This was not six or even 10 or 20 tonnes. Kumar, a shy young farmer in
Nalanda district of India's poorest state Bihar, had – using only
farmyard manure and without any herbicides – grown an astonishing 22.4
tonnes of rice on one hectare (2.5 acres) of land. This was a world record and with
rice the staple food of more than half the world's population of seven billion, big news.
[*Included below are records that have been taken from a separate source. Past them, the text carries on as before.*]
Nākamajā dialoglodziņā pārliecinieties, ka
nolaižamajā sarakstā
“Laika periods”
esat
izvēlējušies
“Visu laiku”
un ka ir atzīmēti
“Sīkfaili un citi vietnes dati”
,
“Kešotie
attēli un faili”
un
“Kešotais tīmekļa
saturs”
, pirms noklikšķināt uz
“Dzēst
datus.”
That might have been the end of the story had Sumant's friend Nitish not
smashed the world record for growing potatoes six months later. Shortly
after Ravindra Kumar, a small farmer from a nearby Bihari village,
broke the Indian record for growing wheat. Darveshpura became known as
India's "miracle village", Nalanda became famous and teams of
scientists, development groups, farmers, civil servants and politicians
all descended to discover its secret.
The reason for the "super yields" is entirely down to a method of
growing crops called System of Rice (or root) Intensification (SRI). It
has dramatically increased yields with wheat, potatoes, sugar cane,
yams, tomatoes, garlic, aubergine and many other crops and is being
hailed as one of the most significant developments of the past 50 years
for the world's 500 million small-scale farmers and the two billion
people who depend on them.
Instead of planting three-week-old rice seedlings in clumps of three or
four in waterlogged fields, as rice farmers around the world
traditionally do, the Darveshpura farmers carefully nurture only half as
many seeds, and then transplant the young plants into fields, one by
one, when much younger. Additionally, they space them at 25cm intervals
in a grid pattern, keep the soil much drier and carefully weed around
the plants to allow air to their roots.
SRI's origins go back to the 1980s in Madagascar
where Henri de Laulanie, a French Jesuit priest and agronomist,
observed how villagers grew rice in the uplands. He developed the method
but it was an American, professor Norman Uphoff, director of the International Institute for Food, Agriculture and Development at Cornell University, who was largely responsible for spreading the word about De Laulanie's work.
Given $15m by an anonymous billionaire to research sustainable development,
Uphoff went to Madagascar in 1983 and saw the success of SRI for
himself: farmers whose previous yields averaged two tonnes per hectare
were harvesting eight tonnes. In 1997 he started to actively promote SRI
in Asia, where more than 600 million people are malnourished.